Tuesday, December 7, 2010

Pulling the Plug on Wikileaks - Priceless

mrk_mastercard              Julian-Assange-founder-of-006

"MasterCard is taking action to ensure that WikiLeaks can no longer accept MasterCard-branded products," a spokesman for MasterCard Worldwide said today.
That further limits the revenue sources for WikiLeaks, which has seen its finances systematically attacked in the last few days, as the Swiss authorities shut down a bank account used by editor Julian Assange, and PayPal permanently restricted the account used by the group.

Pressured by the US government, their leader chased by the Interpol and kicked off their servers by Amazon, Wikileaks is on the run. But fear not: The organization has found a new refuge, and a French judge declined yesterday to force web provider OVH to shut down the WikiLeaks site, after the government called for the whistleblower website to be kicked out of France.  OVH is the biggest internet hosting provider in France, and the second largest in Europe.

The legal challenge came after French Industry Minister Eric Besson called for WikiLeaks to be banned from French servers after the site took refuge there on Thursday, having been expelled from the United States.

The new servers will share the load with their Servers in a Swedish nuclear bunker, which has been the home of WikiLeaks since last August.  There are reports that the Swedish servers have recently been under attack by hackers.

WikiLeaks founder Julian Assange surrendered to U.K. police this morning as part of a Swedish sex-crimes investigation, the latest blow to an organization that faces legal, financial and technological challenges after releasing hundreds of secret U.S. diplomatic cables.

Swedish prosecutors issued the arrest warrant for the 39-year-old Australian, who is accused of rape and sexual molestation in one case and of sexual molestation and unlawful coercion in another.

Assange surrendered at 9:30 a.m. local time and was due to appear at City of Westminster Magistrate's Court later in the day, London's Metropolitan Police said.

If he challenges his extradition to Sweden, he will likely be remanded into custody or released on bail until another judge rules on whether to extradite him, an official told The Associated Press.

Meanwhile, Phillip J. Crowley, a U. S. State Department spokesman, recently condemned Julian Assange, the founder of WikiLeaks as an “opportunist [who] threatens to put others at risk to save his own hide.”

U.S. Attorney General Eric Holder told Reuters on Monday that he is personally involved in the criminal investigation into WikiLeaks.
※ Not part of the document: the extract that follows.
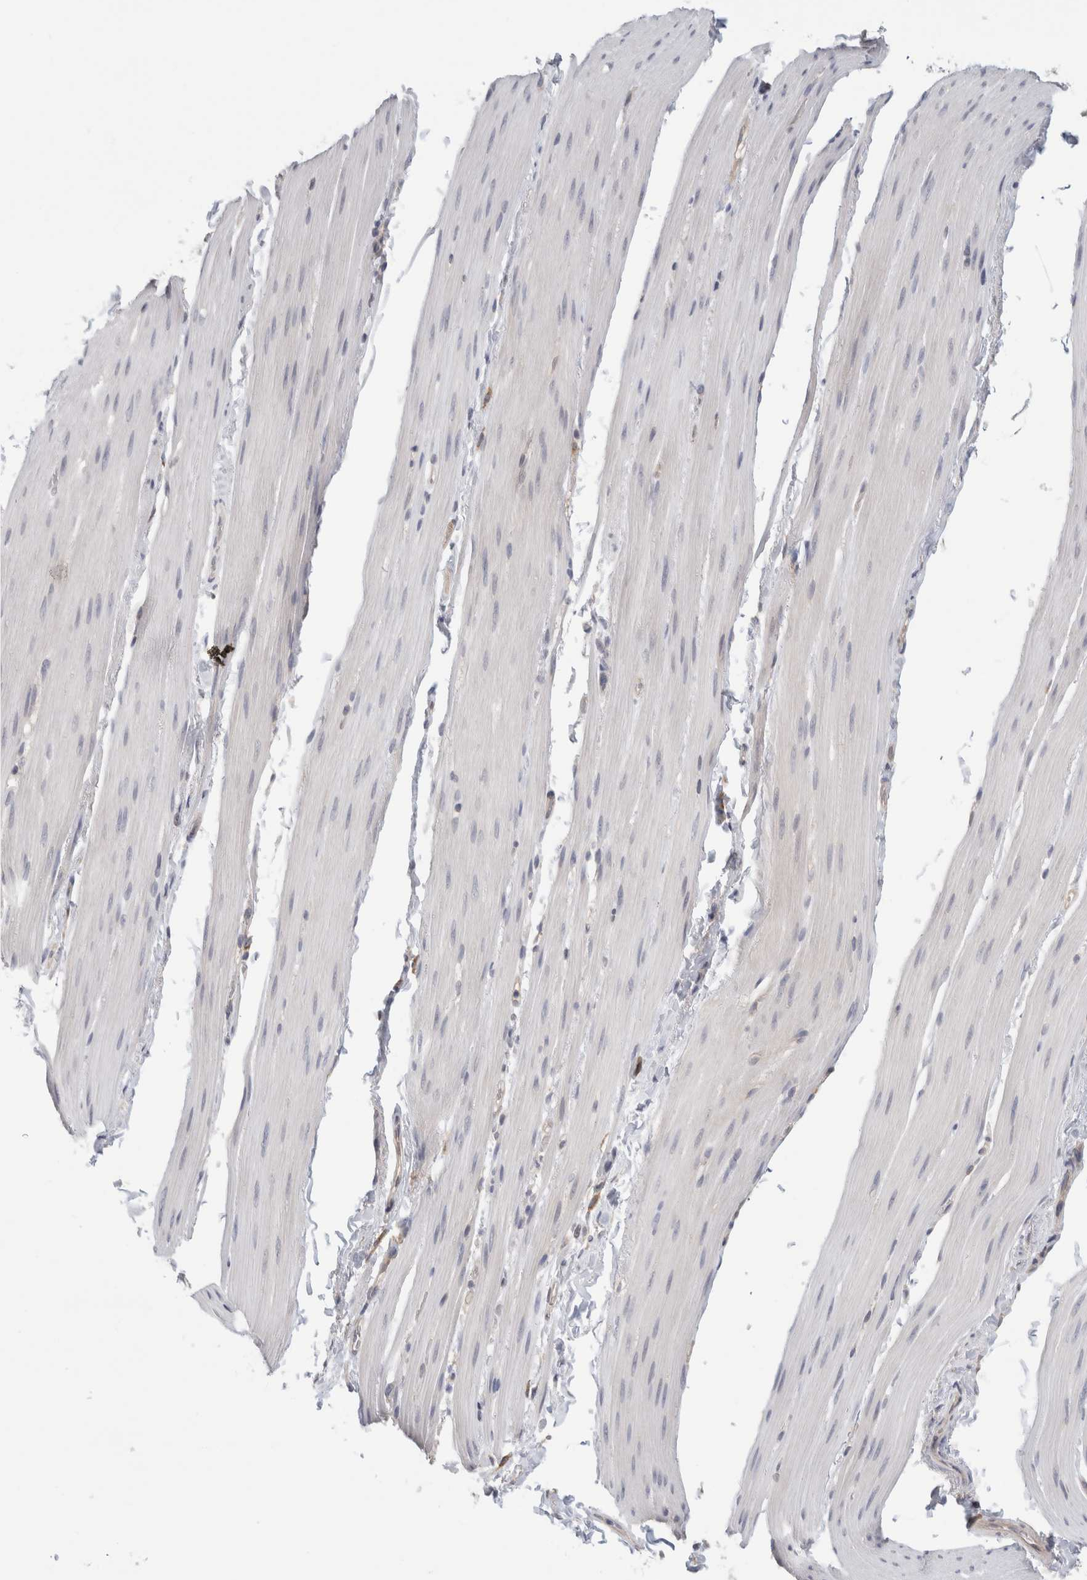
{"staining": {"intensity": "negative", "quantity": "none", "location": "none"}, "tissue": "smooth muscle", "cell_type": "Smooth muscle cells", "image_type": "normal", "snomed": [{"axis": "morphology", "description": "Normal tissue, NOS"}, {"axis": "topography", "description": "Smooth muscle"}, {"axis": "topography", "description": "Small intestine"}], "caption": "High power microscopy micrograph of an immunohistochemistry image of normal smooth muscle, revealing no significant positivity in smooth muscle cells.", "gene": "SYTL5", "patient": {"sex": "female", "age": 84}}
He repeatedly refused to elaborate whether that would include search warrants.

“I personally authorized a number of things last week and that’s an indication of the seriousness with which we take this matter and the highest level of involvement at the Department of Justice,” he said.

He also declined to say whether the Obama administration could try to shut down the WikiLeaks site….

“I don’t want to get into what our capabilities are,” Holder said. “We are looking at all the things we can do to try to stem the flow of this information.”

It is not all bad for Assange - Australia has said that he is free to return to his homeland, and street vendors in Naples are selling Assange figurines to go in nativity scenes.

Julian Assange figureUnfortunately, the plaster Julians, and, to a certain  extent,  the Wikileaks founder himself,  look something like a cross between Alfred E. Newman and Mortimer Snerd.